Immerhin muss man den Machern von I SPIT ON YOUR GRAVE 3 zugestehen, dass sie sich Gedanken gemacht haben, wie man die Storyline des Remakes einigermaßen sinnvoll weiterspinnen kann. Die Idee mit der Selbsthilfegruppe funktioniert erstaunlich gut und bietet natürlich ausreichend Stoff für umfangreiche Racheaktionen. Auf diesen beruht dann auch der Großteil der im Film gezeigten Gewalt, denn der Rape-Teil wurde quasi auf Null heruntergefahren. Zwar wird viel über Vergewaltigungen und Missbrauch gesprochen, faktisch zu sehen bekommt man aber nichts von beidem (ausser in einer Szene, und da ist die Sache, sagen wir mal, mit "verkehrten Rohren" ...äh, 'tschuldigung, meinte natürlich "verkehrten ROLLEN", dargestellt!). Nun haben mich bei den beiden Vorgängerfilmen (vom 1978er-Original ganz zu schweigen) die breit ausgewalzten sexuellen Übergriffe eher gestört denn begeistert, und so stellt deren Fehlen für mich einen klaren Pluspunkt dar. Auch ist der Film durchweg spannend und professionell inszeniert, und auf schauspielerischer Seite gibt es, zumindest in den grösseren Rollen, nichts zu bemängeln. Einige Nebendarsteller bilden da eine etwas unrühmliche Ausnahme, aber im Grossen und Ganzen stört es den Filmfluss und den Unterhaltungswert nicht wirklich. Das liegt vor allem an der tollen Leistung von Sarah Butler, die hier zwar mit weniger Körpereinsatz spielt wie 2010, aber eine nicht minder intensive Darstellung abliefert und so für manch fehlbesetzte Nebenrolle mehr als entschädigt. Sie macht die innere Zerrissenheit der Figur Jennifer Hills' immer wieder deutlich, hin- und hergerissen zwischen Angst und Rache, zwischen dem Wunsch nach einem ruhigen Leben und dem Durst nach Vergeltung.

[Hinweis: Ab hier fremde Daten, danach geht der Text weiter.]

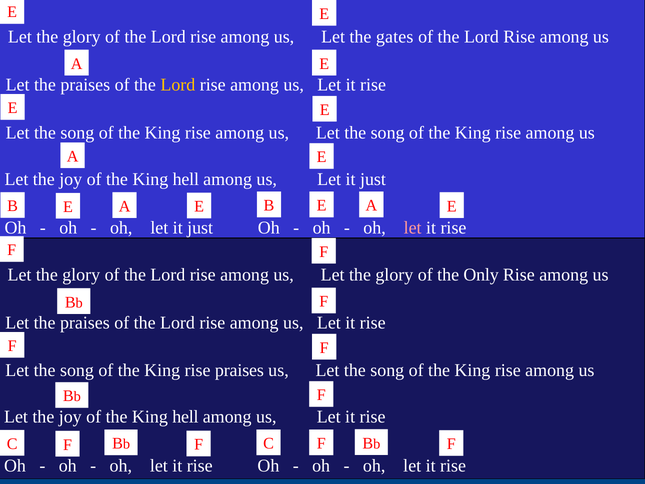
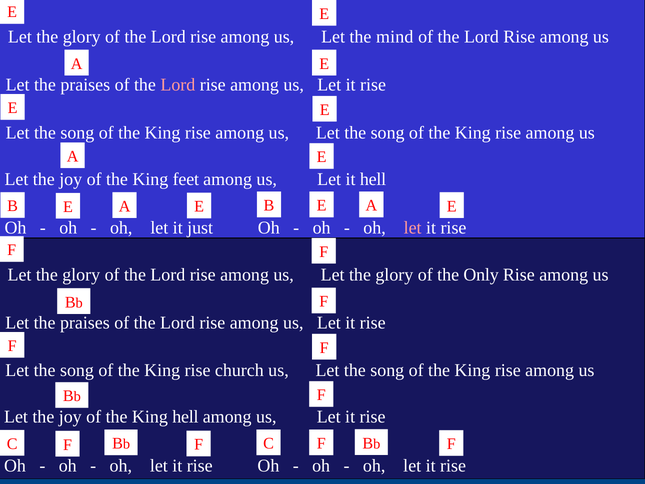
gates: gates -> mind
Lord at (178, 85) colour: yellow -> pink
hell at (186, 179): hell -> feet
us Let it just: just -> hell
rise praises: praises -> church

Der Revenge-Teil ist diesmal nicht so geschlossen wie in den anderen Filmen, die ja mehr oder weniger in 3 Akte zerfallen (Einleitung, Rape, Revenge). Vielmehr gibt es hier über die Laufzeit verteilt immer wieder Gewalteruptionen, die in Sachen Härte und Kompromisslosigkeit wieder einmal fast ihresgleichen suchen. Allerdings sind sie nicht so breit ausgespielt wie in den beiden vorigen Streifen (insbesondere Teil 2), was in meinen Augen, neben einer grundsätzlich etwas gelockerten Freigabepolitik der FSK, der Grund ist (neben dem im aktuellen Film sehr gering ausfallenden Rape-Part, versteht sich!), warum I SPIT ON YOUR GRAVE 3 für die KJ-Freigabe noch nicht einmal um 1 Minute gekürzt werden musste, während bei den ersten beiden Teilen 13 bzw. 16 Minuten weichen mussten.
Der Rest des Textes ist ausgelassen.